▶ **To-do item**: Reproduce the entries exactly, beginning with the line containing "Берое във Facebook." and ending with their last line, both included.

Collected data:
Start of Block
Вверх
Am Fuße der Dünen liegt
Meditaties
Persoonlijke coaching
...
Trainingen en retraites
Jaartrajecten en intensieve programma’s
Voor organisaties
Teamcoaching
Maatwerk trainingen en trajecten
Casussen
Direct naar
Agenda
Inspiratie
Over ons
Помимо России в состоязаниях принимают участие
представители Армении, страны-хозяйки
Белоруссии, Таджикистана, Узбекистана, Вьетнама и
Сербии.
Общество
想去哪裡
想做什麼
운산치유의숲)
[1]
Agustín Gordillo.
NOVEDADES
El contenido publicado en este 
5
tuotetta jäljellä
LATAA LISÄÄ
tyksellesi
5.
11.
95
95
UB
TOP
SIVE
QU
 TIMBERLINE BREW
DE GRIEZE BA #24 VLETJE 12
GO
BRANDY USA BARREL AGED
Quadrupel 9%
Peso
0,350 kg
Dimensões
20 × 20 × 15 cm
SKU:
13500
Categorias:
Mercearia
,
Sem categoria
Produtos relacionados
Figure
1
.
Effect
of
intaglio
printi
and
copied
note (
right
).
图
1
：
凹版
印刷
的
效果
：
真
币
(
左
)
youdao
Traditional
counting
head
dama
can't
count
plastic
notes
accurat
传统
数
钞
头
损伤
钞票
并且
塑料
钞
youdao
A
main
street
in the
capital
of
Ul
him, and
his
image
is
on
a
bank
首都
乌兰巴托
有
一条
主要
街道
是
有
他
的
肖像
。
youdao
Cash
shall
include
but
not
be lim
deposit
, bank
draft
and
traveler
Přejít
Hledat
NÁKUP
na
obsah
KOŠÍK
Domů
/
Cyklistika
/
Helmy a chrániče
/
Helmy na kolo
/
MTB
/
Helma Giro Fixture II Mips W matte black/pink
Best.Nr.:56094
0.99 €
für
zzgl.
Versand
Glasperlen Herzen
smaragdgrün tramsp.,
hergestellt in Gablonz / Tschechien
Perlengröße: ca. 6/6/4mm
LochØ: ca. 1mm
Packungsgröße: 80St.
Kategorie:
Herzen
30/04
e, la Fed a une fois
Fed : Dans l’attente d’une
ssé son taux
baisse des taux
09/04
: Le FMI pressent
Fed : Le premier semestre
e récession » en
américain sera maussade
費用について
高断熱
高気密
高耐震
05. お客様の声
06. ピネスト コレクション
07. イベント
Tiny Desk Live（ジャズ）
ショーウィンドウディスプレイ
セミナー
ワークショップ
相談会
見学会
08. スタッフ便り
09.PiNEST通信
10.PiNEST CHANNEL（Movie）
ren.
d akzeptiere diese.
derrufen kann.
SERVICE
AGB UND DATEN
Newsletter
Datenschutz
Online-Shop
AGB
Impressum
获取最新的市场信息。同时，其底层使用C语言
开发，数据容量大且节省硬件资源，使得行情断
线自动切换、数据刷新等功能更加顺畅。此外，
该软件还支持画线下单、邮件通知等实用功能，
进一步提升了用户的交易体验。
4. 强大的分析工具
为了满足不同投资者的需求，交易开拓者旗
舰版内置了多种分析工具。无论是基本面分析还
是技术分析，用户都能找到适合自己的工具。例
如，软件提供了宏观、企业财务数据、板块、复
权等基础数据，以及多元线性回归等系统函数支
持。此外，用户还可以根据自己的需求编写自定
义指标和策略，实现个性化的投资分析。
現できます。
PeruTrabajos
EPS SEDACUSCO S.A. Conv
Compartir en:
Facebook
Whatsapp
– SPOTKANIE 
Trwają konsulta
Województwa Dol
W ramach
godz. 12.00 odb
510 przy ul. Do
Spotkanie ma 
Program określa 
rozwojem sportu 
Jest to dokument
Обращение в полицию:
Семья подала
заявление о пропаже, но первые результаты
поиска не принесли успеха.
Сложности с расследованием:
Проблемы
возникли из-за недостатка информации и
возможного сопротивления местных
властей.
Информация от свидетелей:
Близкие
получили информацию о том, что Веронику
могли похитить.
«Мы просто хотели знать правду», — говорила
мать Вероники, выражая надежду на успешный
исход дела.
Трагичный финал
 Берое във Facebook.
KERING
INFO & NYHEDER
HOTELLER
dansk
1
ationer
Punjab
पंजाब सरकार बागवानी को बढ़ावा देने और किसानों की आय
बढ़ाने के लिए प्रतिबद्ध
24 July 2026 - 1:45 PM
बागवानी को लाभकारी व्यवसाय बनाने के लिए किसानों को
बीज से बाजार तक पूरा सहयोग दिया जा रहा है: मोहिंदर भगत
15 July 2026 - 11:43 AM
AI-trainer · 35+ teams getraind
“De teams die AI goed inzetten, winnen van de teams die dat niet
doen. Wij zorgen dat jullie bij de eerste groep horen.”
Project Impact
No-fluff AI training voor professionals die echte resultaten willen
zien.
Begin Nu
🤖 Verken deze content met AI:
End of Block
▶ **Response**:
 Берое във Facebook.
KERING
INFO & NYHEDER
HOTELLER
dansk
1
ationer
Punjab
पंजाब सरकार बागवानी को बढ़ावा देने और किसानों की आय
बढ़ाने के लिए प्रतिबद्ध
24 July 2026 - 1:45 PM
बागवानी को लाभकारी व्यवसाय बनाने के लिए किसानों को
बीज से बाजार तक पूरा सहयोग दिया जा रहा है: मोहिंदर भगत
15 July 2026 - 11:43 AM
AI-trainer · 35+ teams getraind
“De teams die AI goed inzetten, winnen van de teams die dat niet
doen. Wij zorgen dat jullie bij de eerste groep horen.”
Project Impact
No-fluff AI training voor professionals die echte resultaten willen
zien.
Begin Nu
🤖 Verken deze content met AI:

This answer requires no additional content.